▶ DOCUMENT EXTRACT
1). promote children’s emotional awareness and sense of worth

2). help children express their emotions to others and to assert themselves appropriately

3). use literature to expose children to characters who respond to emotions in a variety of ways and discuss these

4). provide empathy for children’s fears and concerns

5). examine your own emotional reactions and be a model to your children about how to problem solve when you are under pressure

6). help children develop a greater self-understanding

7). plan activities where children can explore their physical and social qualities

8). document children’s progress

9). when helping children modify their behaviour, be patient, firm and objective

10). promote children’s ability to meet age-appropriate expectations for self-discipline

11). set effective limited with clearly defined expectations

12). never ignore difficult behaviour or problems such as lying, stealing or cruelty to self or others

13). create an emotionally supportive and low-stress environment

14). enhance children’s growing sense of autonomy and initiative by giving them frequent opportunities to make choices and decisions

15). challenge children using scaffolding techniques, to perform tasks slightly beyond what they can do easily on their own

16). help children to be reflective and evaluate their accomplishments

17). make it easy for children to use materials and equipment independently

 

 

Educators needs to guide their learners towards more fully integrated interpersonal and interperonsal strengths. Make it a focus in your classroom and work with families and the community before and whilst children are part of your school.

▶ GOAL OF THE EXERCISE
From the list on supporting children's emotional growth, return the part that opens with the words containing "17). make it" and closes with "of your school.", copied word for word.

▶ Items listed in a dataset
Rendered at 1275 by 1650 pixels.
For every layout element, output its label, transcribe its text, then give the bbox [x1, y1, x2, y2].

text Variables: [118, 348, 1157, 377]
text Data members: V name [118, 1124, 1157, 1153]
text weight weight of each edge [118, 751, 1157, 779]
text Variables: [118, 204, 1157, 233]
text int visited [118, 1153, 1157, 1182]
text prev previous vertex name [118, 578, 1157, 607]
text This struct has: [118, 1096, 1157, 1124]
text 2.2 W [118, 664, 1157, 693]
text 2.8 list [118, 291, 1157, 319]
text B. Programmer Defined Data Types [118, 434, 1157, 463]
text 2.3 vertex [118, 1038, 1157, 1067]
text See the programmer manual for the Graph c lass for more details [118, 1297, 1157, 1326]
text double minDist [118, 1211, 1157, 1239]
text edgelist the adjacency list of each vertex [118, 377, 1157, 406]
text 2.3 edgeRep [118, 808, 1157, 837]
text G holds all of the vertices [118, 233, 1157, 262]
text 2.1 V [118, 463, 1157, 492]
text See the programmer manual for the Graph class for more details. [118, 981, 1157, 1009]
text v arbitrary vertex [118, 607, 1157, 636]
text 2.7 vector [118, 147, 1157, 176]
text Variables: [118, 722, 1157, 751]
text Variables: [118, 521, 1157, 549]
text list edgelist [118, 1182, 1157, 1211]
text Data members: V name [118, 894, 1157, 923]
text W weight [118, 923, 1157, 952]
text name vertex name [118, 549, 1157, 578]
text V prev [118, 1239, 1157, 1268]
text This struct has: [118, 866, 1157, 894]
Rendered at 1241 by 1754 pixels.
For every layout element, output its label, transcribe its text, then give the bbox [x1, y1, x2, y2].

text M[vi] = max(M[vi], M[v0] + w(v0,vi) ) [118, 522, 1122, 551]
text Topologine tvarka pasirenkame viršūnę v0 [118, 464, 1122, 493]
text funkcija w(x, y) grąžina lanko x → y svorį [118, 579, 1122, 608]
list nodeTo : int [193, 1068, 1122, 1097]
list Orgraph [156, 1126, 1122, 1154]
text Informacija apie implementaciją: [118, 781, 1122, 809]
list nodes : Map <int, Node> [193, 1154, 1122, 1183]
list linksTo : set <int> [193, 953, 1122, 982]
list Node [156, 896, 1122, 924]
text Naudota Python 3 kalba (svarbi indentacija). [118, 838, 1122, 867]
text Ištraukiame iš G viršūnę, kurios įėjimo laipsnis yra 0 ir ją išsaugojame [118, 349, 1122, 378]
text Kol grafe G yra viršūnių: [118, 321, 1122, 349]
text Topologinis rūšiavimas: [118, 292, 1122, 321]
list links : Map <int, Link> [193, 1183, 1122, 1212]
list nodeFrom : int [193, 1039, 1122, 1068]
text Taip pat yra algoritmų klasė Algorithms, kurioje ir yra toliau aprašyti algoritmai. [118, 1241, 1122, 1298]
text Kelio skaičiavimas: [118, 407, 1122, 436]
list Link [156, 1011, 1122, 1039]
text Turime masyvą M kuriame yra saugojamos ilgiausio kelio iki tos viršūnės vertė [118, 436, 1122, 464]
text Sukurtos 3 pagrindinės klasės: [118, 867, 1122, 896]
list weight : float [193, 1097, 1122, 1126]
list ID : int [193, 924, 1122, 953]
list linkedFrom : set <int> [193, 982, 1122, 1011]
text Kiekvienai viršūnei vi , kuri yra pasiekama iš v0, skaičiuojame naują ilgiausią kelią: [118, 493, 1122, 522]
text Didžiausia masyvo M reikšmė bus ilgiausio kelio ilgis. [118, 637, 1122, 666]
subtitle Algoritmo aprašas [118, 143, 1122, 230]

▶ REPLY TO THE EXERCISE
17). make it easy for children to use materials and equipment independently

 

 

Educators needs to guide their learners towards more fully integrated interpersonal and interperonsal strengths. Make it a focus in your classroom and work with families and the community before and whilst children are part of your school.